Alors que l'institution gardienne de l'euro s'est vu fixer un ultimatum de trois mois pour justifier ses rachats massifs de dette publique, "je soutiendrai la satisfaction de cette exigence" des juges, a déclaré Jens Weidmann, président de la Bundesbank, dans un communiqué.
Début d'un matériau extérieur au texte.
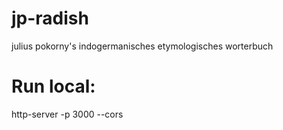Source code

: # jp-radish
julius pokorny's indogermanisches etymologisches worterbuch

# Run local:
http-server -p 3000 --cors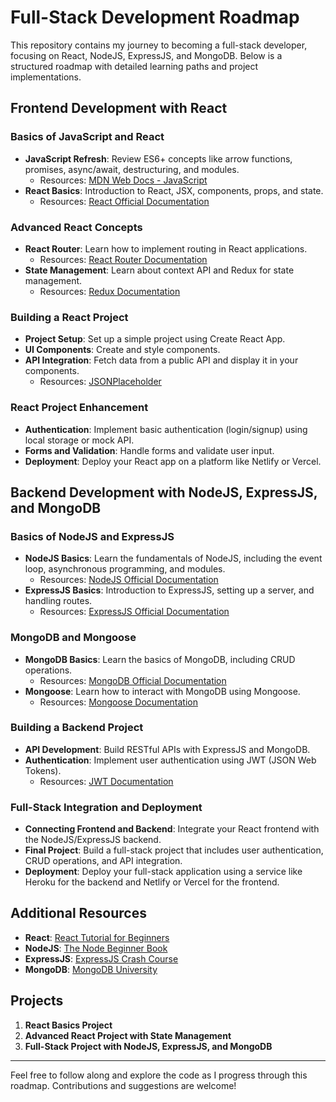 # Full-Stack Development Roadmap

This repository contains my journey to becoming a full-stack developer, focusing on React, NodeJS, ExpressJS, and MongoDB. Below is a structured roadmap with detailed learning paths and project implementations.

## Frontend Development with React

### Basics of JavaScript and React
- **JavaScript Refresh**: Review ES6+ concepts like arrow functions, promises, async/await, destructuring, and modules.
  - Resources: [MDN Web Docs - JavaScript](https://developer.mozilla.org/en-US/docs/Web/JavaScript)
- **React Basics**: Introduction to React, JSX, components, props, and state.
  - Resources: [React Official Documentation](https://reactjs.org/docs/getting-started.html)

### Advanced React Concepts
- **React Router**: Learn how to implement routing in React applications.
  - Resources: [React Router Documentation](https://reactrouter.com/)
- **State Management**: Learn about context API and Redux for state management.
  - Resources: [Redux Documentation](https://redux.js.org/)

### Building a React Project
- **Project Setup**: Set up a simple project using Create React App.
- **UI Components**: Create and style components.
- **API Integration**: Fetch data from a public API and display it in your components.
  - Resources: [JSONPlaceholder](https://jsonplaceholder.typicode.com/)

### React Project Enhancement
- **Authentication**: Implement basic authentication (login/signup) using local storage or mock API.
- **Forms and Validation**: Handle forms and validate user input.
- **Deployment**: Deploy your React app on a platform like Netlify or Vercel.

## Backend Development with NodeJS, ExpressJS, and MongoDB

### Basics of NodeJS and ExpressJS
- **NodeJS Basics**: Learn the fundamentals of NodeJS, including the event loop, asynchronous programming, and modules.
  - Resources: [NodeJS Official Documentation](https://nodejs.org/en/docs/)
- **ExpressJS Basics**: Introduction to ExpressJS, setting up a server, and handling routes.
  - Resources: [ExpressJS Official Documentation](https://expressjs.com/)

### MongoDB and Mongoose
- **MongoDB Basics**: Learn the basics of MongoDB, including CRUD operations.
  - Resources: [MongoDB Official Documentation](https://docs.mongodb.com/)
- **Mongoose**: Learn how to interact with MongoDB using Mongoose.
  - Resources: [Mongoose Documentation](https://mongoosejs.com/)

### Building a Backend Project
- **API Development**: Build RESTful APIs with ExpressJS and MongoDB.
- **Authentication**: Implement user authentication using JWT (JSON Web Tokens).
  - Resources: [JWT Documentation](https://jwt.io/introduction/)

### Full-Stack Integration and Deployment
- **Connecting Frontend and Backend**: Integrate your React frontend with the NodeJS/ExpressJS backend.
- **Final Project**: Build a full-stack project that includes user authentication, CRUD operations, and API integration.
- **Deployment**: Deploy your full-stack application using a service like Heroku for the backend and Netlify or Vercel for the frontend.

## Additional Resources
- **React**: [React Tutorial for Beginners](https://reactjs.org/tutorial/tutorial.html)
- **NodeJS**: [The Node Beginner Book](http://nodebeginner.org/)
- **ExpressJS**: [ExpressJS Crash Course](https://www.youtube.com/watch?v=L72fhGm1tfE)
- **MongoDB**: [MongoDB University](https://university.mongodb.com/)

## Projects
1. **React Basics Project**
2. **Advanced React Project with State Management**
3. **Full-Stack Project with NodeJS, ExpressJS, and MongoDB**

---

Feel free to follow along and explore the code as I progress through this roadmap. Contributions and suggestions are welcome!
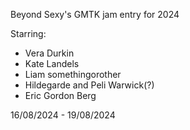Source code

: Beyond Sexy's GMTK jam entry for 2024

Starring:

* Vera Durkin
* Kate Landels
* Liam somethingorother
* Hildegarde and Peli Warwick(?)
* Eric Gordon Berg

16/08/2024 - 19/08/2024
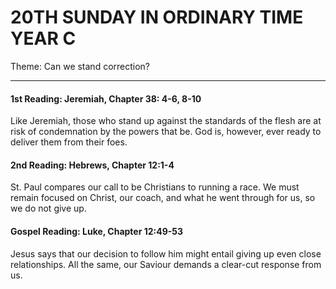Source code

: # 20TH SUNDAY IN ORDINARY TIME YEAR C
Theme: Can we stand correction?

---

#### 1st Reading: Jeremiah, Chapter 38: 4-6, 8-10

Like Jeremiah, those who stand up against the standards of the flesh are at risk of condemnation by the powers that be. God is, however, ever ready to deliver them from their foes.

#### 2nd Reading: Hebrews, Chapter 12:1-4

St. Paul compares our call to be Christians to running a race. We must remain focused on Christ, our coach, and what he went through for us, so we do not give up.

#### Gospel Reading: Luke, Chapter 12:49-53

Jesus says that our decision to follow him might entail giving up even close relationships. All the same, our Saviour demands a clear-cut response from us.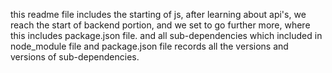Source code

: this readme file includes the starting of js, after learning about api's, we reach the start of backend portion,
and we set to go further more, where this includes package.json file.
and all sub-dependencies which included in node_module file and package.json file records all the versions and versions of sub-dependencies.
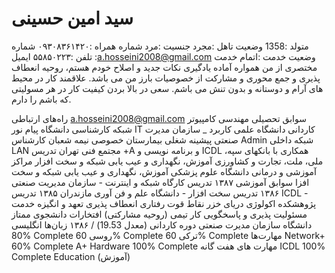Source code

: # سید امین حسینی
متولد :1358
وضعیت تاهل :مجرد
جنسیت :مرد
شماره همراه :۰۹۳۰۸۳۶۱۴۲۰
شماره تلفن :۵۵۸۵۰۲۲۳
ایمیل :a.hosseini2008@gmail.com
وضعیت خدمت :اتمام خدمت
مختصری از من
همواره آماده یادگیری نکات جدید و اصلاح خودم هستم، روحیه انعطاف پذیری و جمع محوری و مشارکت از خصوصیات بارز من می باشد. علاقمند کار در محیط های آرام و دوستانه و بدون تنش می باشم. سعی در بالا بردن کیفیت کار در هر مسولیتی که باشم را دارم.

راه‌های ارتباطی
a.hosseini2008@gmail.com
سوابق تحصیلی
مهندسی کامپیوتر
شبکه کارشناسی  دانشگاه پیام نور
IT
کاردانی  دانشگاه علمی کاربرد _ سازمان مدیرت صنعتی
پیشینه شغلی
بیمارستان خصوصی نیمه شعبان
کارشناس Admin شبکه داخلی LAN
مجتمع فنی تهران
تدریس +A و برنامه نویسی و ICDL
همکاری با بانکهای سپه، ملی، ملت، تجارت و کشاورزی
آموزش، نگهداری و عیب یابی شبکه و سخت افزار
مراکز آموزشی و درمانی دانشگاه علوم پزشکی
آموزش، نگهداری و عیب یابی شبکه و سخت افزا
سوابق آموزشی
۱۳۸۷
تدریس کارگاه شبکه و اینترنت - سازمان مدیریت صنعتی
۱۳۸۶
تدریس سخت افزار - دانشگاه علم و فن آوری مازندران
۱۳۸۵
تدریس ICDL - پژوهشکده اکولوژی دریای خزر
نقاط قوت رفتاری
انعطاف پذیری
تعهد و انگیزه خدمت
مسئولیت پذیری و پاسخگویی
کار تیمی (روحیه مشارکتی)
افتخارات
دانشجوی ممتاز دانشگاه سازمان مدیرت صنعتی دوره کاردانی (معدل 19.53) / ۱۳۸۶
زبان‌ها
انگلیسی
80% Complete
روسی
60% Complete
ترکی
60% Complete
مهارت‌ها
Network+
60% Complete
A+ Hardware
100% Complete
مهارت های هفت گانه ICDL
100% Complete
Education (آموزش)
Dans un arrêt retentissant, la Cour constitutionnelle allemande a souligné mardi le fait que le programme de rachat de dette lancé en 2015, et lourd de plus de 2.100 milliards d'euros, devait garantir "une distance suffisante par rapport au financement" des Etats, interdit par le Traité européen, rappelle M. Weidmann.

Un point "dont j'ai souligné l'importance dans le passé", a ajouté le banquier central allemand, partisan d'une politique monétaire orthodoxe et qui, dans le passé, a souvent critiqué le soutien de la BCE à la zone euro.

Il s'est opposé à plusieurs reprises, notamment en septembre dernier, aux décisions prises par le conseil des gouverneurs d'amplifier les rachats d'obligations sur le marché.

Ces derniers atteignent désormais près de 2.200 milliards d'euros depuis leur lancement en mars 2015, en devant stimuler l'offre de crédit, donc in fine la croissance et l'emploi en zone euro.

L'arrêt de la Cour constitutionnelle allemande pourrait à terme gêner les efforts de l'institut de Francfort qui a renforcé en mars ses interventions sur le marché face aux conséquences de la crise sanitaire du coronavirus.